金子文子と朴烈/朴烈(パクヨル) 植民地からのアナキストの真一のレビュー・感想・評価

4.0
 関東大震災当時の日本🇯🇵。「朝鮮人虐殺☠️の原因は朝鮮人🧒の側にある。それを内外に示さないと、日本は野蛮国家だと思われる」。当時の内務省🏢はこう考え、皇太子👑(後の昭和天皇)殺害を朝鮮人🧒が計画したとする大逆事件をでっち上げた。あの「朴烈(パク・ヨル)事件」だ。韓国🇰🇷映画である本作品🎬️は、朝鮮人🧒の目から見た「戦前の日本社会🇯🇵」をリアルに描いている。植民地支配されていた朝鮮半島から、大勢の人が内地🗾(今の日本領)へ出稼ぎに訪れ、差別を受けながらもたくましく生きていた歴史が、スクリーンに蘇ります。

 韓国人俳優🇰🇷が日本語🇯🇵を巧みに操り、実在した朝鮮人活動家や帝国政府の要人らを熱演。朴烈🧍‍♂️の同志で恋人の金子文子🧍‍♀️を演じたチェ・ヒソに至っては、なんと日本語なまりの朝鮮語を完璧に披露!日本人の役者さんかと思っていたので、心底驚いた。虐殺☠️を煽った水野錬太郎内務相👤を在日コリアン3世のキム・インウ、悩みながら朴を大逆罪で起訴する予審判事の立松懐清👨を若手のキム・ジュンハンが好演する。拍手を送りたい。同時に、かつての植民地支配💣️と向き合えない日本映画界🇯🇵の実情を、悲しく思います。
 
 舞台は、関東大震災🔥で混乱の極みにあった帝都・東京🗾。内務省🏢は「この機に乗じて朝鮮人と社会主義者に革命運動を起こされたら、日本は持たない」との危機感⚡を抱き、やられる前にやる戦法を編み出す。それが、内務省🏢による「朝鮮人🧒が井戸🚰に毒💀を入れた」デマの流布だった。民衆の「不逞鮮人」への恐怖心を煽り、民衆の手で朝鮮人を駆逐すれば、軍も官憲も手✋を汚さずに済む―。内務省🏢の狙いは、ここにあった。震災🔥で崩れる大正時代の町並み、緊張感あふれる閣僚会議👥の様子が生々しい。

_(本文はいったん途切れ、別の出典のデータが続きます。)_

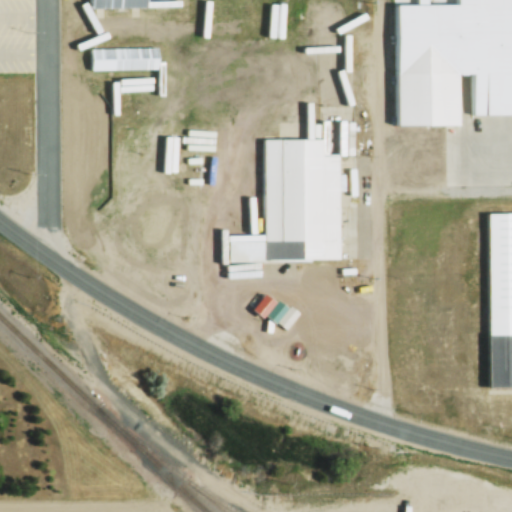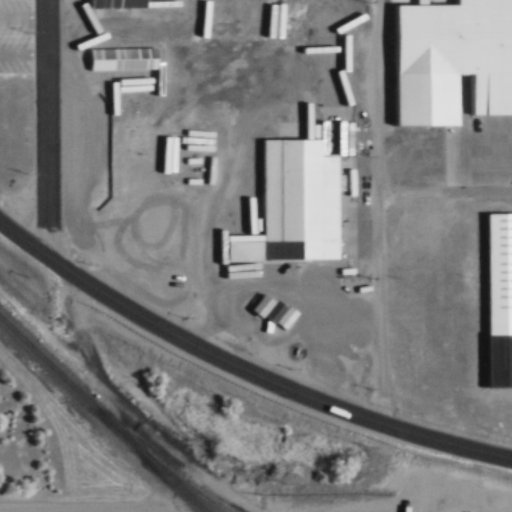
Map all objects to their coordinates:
building: (115, 3)
building: (120, 7)
building: (122, 58)
building: (451, 59)
building: (126, 63)
road: (49, 127)
building: (295, 203)
building: (498, 298)
building: (268, 306)
building: (500, 307)
road: (242, 367)
railway: (104, 413)
railway: (161, 461)
railway: (198, 490)
road: (227, 491)
road: (78, 507)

 だが水野👤に誤算が生じる。殺傷件数が想像をはるかに超え、国際問題に発展しかねない事態に陥ってしまったのだ。虐殺☠️の発端になった「朝鮮人🧒が井戸🚰に毒💀を入れた」情報の裏付けは、もちろん取れない。内務省🏢自身が流したデマだからだ。「自衛行動に踏み切った大義名分を、何が何でも立証せねばならない」。こう考えた水野👤は、東京の朝鮮人や社会主義者の間で人気があった若きアナーキスト、朴烈🧍‍♂️を「皇太子爆殺計画」の首謀者に仕立て上げ、開かれた裁判を通じて死刑に処そうと画策する。一方の朴烈🧍‍♂️は「この裁判は世界に向け、朝鮮解放の正義を訴える絶好の機会になる。死刑判決こそ、天皇権力👑の非道性🔪を際立たせる最高のエンディングだ」と判断。互いの思惑が複雑に絡まる中、ついに「世紀の裁判」の幕が上がる―。

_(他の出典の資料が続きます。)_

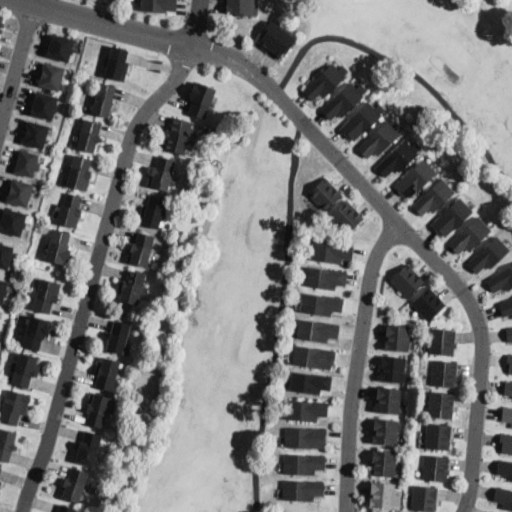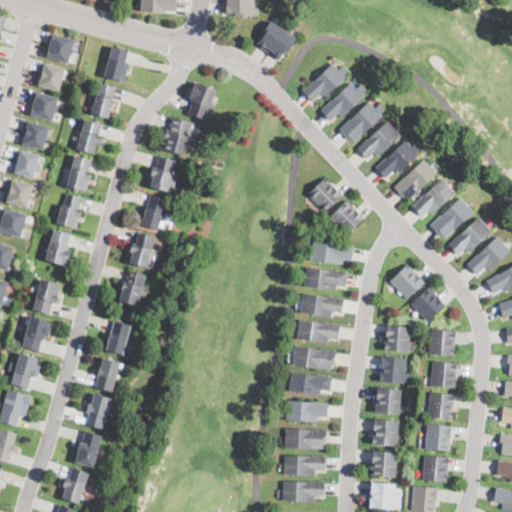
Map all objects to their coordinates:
road: (34, 2)
building: (158, 5)
building: (158, 5)
building: (240, 6)
building: (238, 7)
building: (1, 20)
road: (103, 23)
building: (1, 24)
road: (195, 24)
building: (275, 39)
building: (276, 39)
building: (60, 47)
building: (60, 48)
building: (117, 62)
building: (117, 64)
road: (17, 65)
building: (51, 76)
building: (51, 76)
building: (325, 80)
building: (325, 82)
building: (103, 99)
building: (201, 99)
building: (103, 100)
building: (201, 100)
building: (343, 100)
building: (343, 102)
building: (44, 105)
building: (44, 105)
building: (361, 119)
building: (362, 121)
building: (35, 133)
building: (35, 135)
building: (89, 135)
building: (178, 135)
road: (294, 135)
building: (178, 136)
building: (89, 137)
building: (380, 138)
building: (380, 139)
building: (398, 157)
building: (397, 159)
building: (26, 162)
building: (26, 163)
building: (80, 172)
building: (161, 172)
building: (80, 173)
building: (163, 174)
building: (415, 178)
building: (416, 180)
building: (19, 191)
building: (19, 193)
building: (324, 193)
building: (325, 195)
building: (433, 196)
building: (434, 198)
building: (70, 209)
building: (153, 210)
building: (70, 211)
building: (153, 212)
building: (347, 215)
building: (451, 216)
building: (347, 217)
building: (452, 217)
building: (12, 221)
building: (12, 222)
park: (276, 229)
building: (470, 235)
road: (414, 236)
building: (470, 236)
building: (59, 246)
building: (59, 248)
building: (142, 248)
building: (141, 250)
building: (330, 251)
building: (330, 252)
building: (5, 254)
building: (488, 254)
building: (6, 256)
building: (489, 256)
road: (92, 273)
building: (325, 277)
building: (325, 279)
building: (407, 279)
building: (501, 279)
building: (408, 281)
building: (502, 281)
building: (132, 287)
building: (133, 288)
building: (2, 289)
building: (3, 289)
building: (46, 295)
building: (46, 296)
building: (320, 303)
building: (428, 303)
building: (321, 304)
building: (429, 304)
building: (506, 306)
building: (506, 308)
building: (317, 330)
building: (36, 331)
building: (317, 331)
building: (37, 333)
building: (509, 334)
building: (509, 334)
building: (118, 337)
building: (397, 337)
building: (119, 338)
building: (397, 338)
building: (442, 341)
building: (442, 343)
building: (313, 356)
building: (314, 358)
road: (359, 363)
building: (509, 363)
building: (509, 364)
building: (24, 368)
building: (394, 368)
building: (393, 370)
building: (26, 371)
building: (107, 372)
building: (444, 373)
building: (107, 374)
building: (444, 374)
building: (8, 377)
building: (309, 382)
building: (309, 383)
building: (507, 388)
building: (508, 388)
building: (388, 399)
building: (388, 400)
building: (441, 404)
building: (14, 405)
building: (441, 405)
building: (15, 407)
building: (97, 409)
building: (306, 409)
building: (98, 410)
building: (306, 410)
building: (507, 414)
building: (507, 415)
building: (385, 431)
building: (385, 432)
building: (438, 436)
building: (305, 437)
building: (438, 437)
building: (305, 438)
building: (6, 443)
building: (506, 443)
building: (506, 444)
building: (7, 445)
building: (88, 448)
building: (88, 449)
building: (383, 462)
building: (303, 463)
building: (304, 464)
building: (383, 464)
building: (435, 467)
building: (505, 468)
building: (505, 468)
building: (0, 469)
building: (435, 469)
building: (0, 477)
building: (74, 484)
building: (75, 484)
building: (301, 489)
building: (302, 490)
building: (385, 494)
building: (383, 496)
building: (503, 496)
building: (504, 497)
building: (424, 498)
building: (424, 499)
building: (64, 508)
building: (65, 509)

 自分の利益のために他民族を植民地支配し、こき使う。そして「奴らは私たちを憎んでいる。いつか襲われる」と恐怖する。デマを信じて「自衛行動」に参加する。事が起きた後は「私たちを敵視したのだから、自業自得だ」と他民族に責任を転嫁する。そんな日本🇯🇵の、列強👑の、帝国主義国家🏙️の本質を、本作品🎬️はよく描いている。登場する日本人は、必ずしもステロタイプの「冷酷な鬼」ばかりではない。実在人物を、史実に基づき、ほどよく再現していると感じた。

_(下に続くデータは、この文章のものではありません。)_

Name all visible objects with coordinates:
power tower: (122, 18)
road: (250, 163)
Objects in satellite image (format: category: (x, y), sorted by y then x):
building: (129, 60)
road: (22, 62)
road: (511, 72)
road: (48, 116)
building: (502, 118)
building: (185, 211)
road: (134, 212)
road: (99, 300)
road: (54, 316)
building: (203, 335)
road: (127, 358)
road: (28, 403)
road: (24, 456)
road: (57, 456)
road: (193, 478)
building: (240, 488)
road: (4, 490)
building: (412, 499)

 ただ、朴烈🧍‍♂️と文子🧍‍♀️の恋愛シーンがやや退屈に感じた。物語の幹の部分に絡んでこないからだ。そもそも文子という存在自体が、登場回数の多さの割に、作品🎬️に影響を与えていない印象を受けた。この辺は減点要因⤵️になると思います。とは言え、まともな歴史教育が存在しないこの日本🇯🇵で育った私にとっては、貴重な作品でした。全体として良作だと思います。